One overlooked and uncomfortable factor in the controversy is simply this — long before America became a melting pot, Americans regarded the United States as a Protestant nation. Prentice belonged to the first generation of Americans to confront the changes wrought by mass immigration. Between 1840 and 1860, the nation “welcomed” 4.2 million immigrants, per Robert Remini’s “A Short History of the United States.” The majority were Irish and German Catholics.

This human tsunami coincided with a wave of nationalist and liberal revolutions that swept Europe after 1848. To Protestant Americans, revolutionaries like Giuseppe Garibaldi of Italy and Louis Kossuth of Hungary were heroic freedom fighters. To Pope Pius IX they were dangerous radicals who threatened the authority of both the Catholic Church and Europe’s repressive, traditional monarchy. The pontiff’s ultraconservative views were afterward reflected in his 1864 Syllabus of Errors, which condemned the separation of church and state, freedom of religion, freedom of speech and a free press. The Jesuits were his chief defenders and the then-controversial order, which had been expelled from several secular nations, condemned the rise of liberal nationalism.

It is therefore understandable that Kentucky’s Native American Party leaders, including prominent figures like U.S. Sen. John J. Crittenden, voiced their concerns over the “Catholic question.” Furthermore, the desertion of hundreds of Irish Catholic soldiers from the Army to the enemy during the Mexican-American War also had strengthened fears that Catholic immigrants placed loyalty to fellow Catholics above national loyalty.

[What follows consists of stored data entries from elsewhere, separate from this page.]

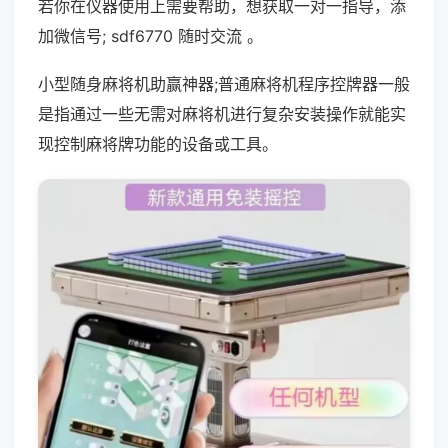
若你在仪器使用上需要帮助，想获取一对一指导，添
加微信号; sdf6770 随时交流 。
小型随身麻将机助赢神器;普通麻将机程序控牌器一般
是指通过一些无需对麻将机进行复杂安装操作就能实
现控制麻将牌功能的设备或工具。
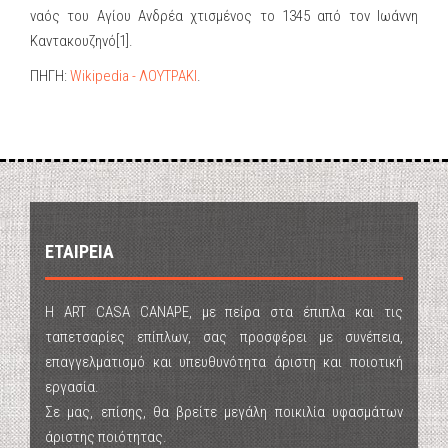
ναός του Αγίου Ανδρέα χτισμένος το 1345 από τον Ιωάννη
Καντακουζηνό[1].
ΠΗΓΗ:
Wikipedia - ΛΟΥΤΡΑΚΙ
.
ΕΤΑΙΡΕΙΑ
Η ART CASA CANAPE, με πείρα στα έπιπλα και τις
ταπετσαρίες επίπλων, σας προσφέρει με συνέπεια,
επαγγελματισμό και υπευθυνότητα άριστη και ποιοτική
εργασία.
Σε μας, επίσης, θα βρείτε μεγάλη ποικιλία υφασμάτων
άριστης ποιότητας.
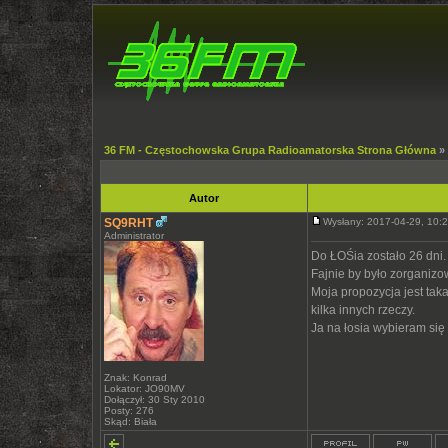
36 FM - Częstochowska Grupa Radioamatorska Strona Główna
»
Autor
SQ9RHT
Wysłany: 2017-04-29, 10
Administrator
Do ŁOŚia zostało 26 dni.
Fajnie by było zorganizow
Moja propozycja jest tak
kilka innych rzeczy.
Ja na łosia wybieram się
Znak: Konrad
Lokator: JO90MV
Dołączył: 30 Sty 2010
Posty: 276
Skąd: Biała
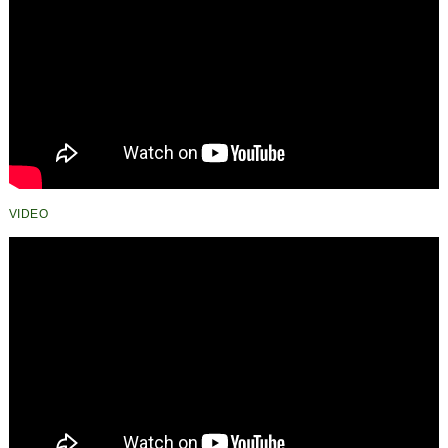
VIDEO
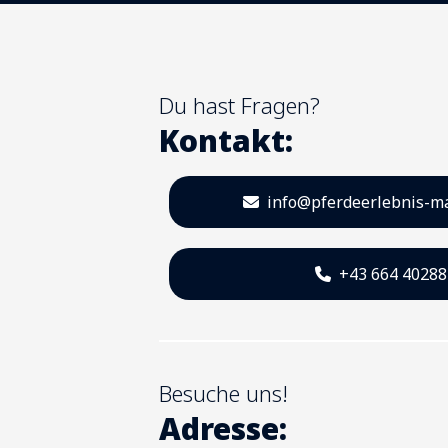
Du hast Fragen?
Kontakt:
info@pferdeerlebnis-ma
+43 664 4028
Besuche uns!
Adresse:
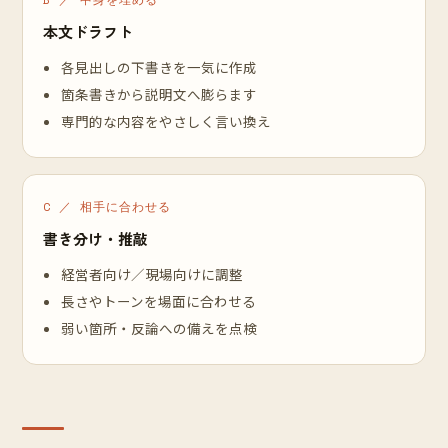
本文ドラフト
各見出しの下書きを一気に作成
箇条書きから説明文へ膨らます
専門的な内容をやさしく言い換え
C ／ 相手に合わせる
書き分け・推敲
経営者向け／現場向けに調整
長さやトーンを場面に合わせる
弱い箇所・反論への備えを点検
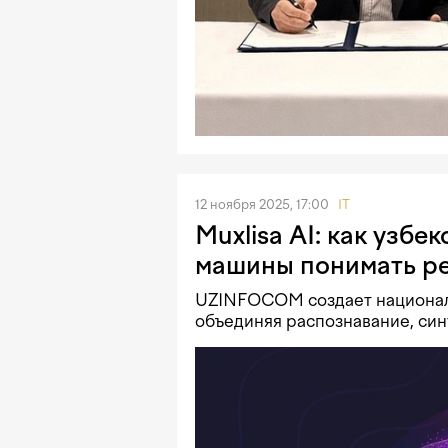
12 ноября 2025, 17:00
IT
Muxlisa AI: как узбе
машины понимать р
UZINFOCOM создает националь
объединяя распознавание, син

A staunch Whig, Prentice came to regard the new organization as the only party that stood for the preservation of the Union. His controversial “Americans are you ready?” election day editorial was typical of past writings and reflected the journalistic jargon of the times. The anti-nativist Louisville Daily Courier termed Aug. 6 as “The Day of Battle.” The Courier also warned that if force was used to prevent them from voting, the Irish and Germans immigrants would not be held accountable for the bloodshed that might follow.

On Nov. 7, 1897, the Courier Journal’s lengthy account of Bloody Monday blamed the violence solely on Blanton Duncan, a Know Nothing campaign manager, and brutal mob leaders such as Hercules Walker, Phil Victor and John W. Tompkins. Furthermore, it should be noted that the violence was not all one-sided. Violent men on both sides had blood on their hands.

In reality, Prentice was appalled by the violence and risked his personal safety by joining Know Nothing city officials in saving lives and property. According to Archbishop John L. Spalding, Prentice publicly regretted his role in the riots. Benedict J. Webb later admitted that Prentice was not an anti-Catholic bigot but rather an overzealous political partisan. As historian Charles Duesner wrote in 1963, Prentice’s editorials “were a contributing factor” but “neither the only nor the most important factor in creating the riots.”

The recent controversy over Castleman and Prentice does not reflect the wrongs of the past but rather the ugly wrongs of today. All people of goodwill must speak out against today’s fear driven xenophobia. But we need to ask ourselves: How does the removal of the Prentice statue impact the nativism of our times? A nativism that now threatens the spirit of our melting pot nation.

Prentice’s brief connection with nativism was a blight on his career. But Prentice’s career lasted four decades, and he was primarily remembered as a man who helped save Kentucky for the Union. Ironically what was perhaps the only monument to a leading Kentucky Unionist has now been erased from the historical landscape.

If this was a victory for our “compassionate city,” it was a hollow, meaningless one.

James M. Prichard is a local historian.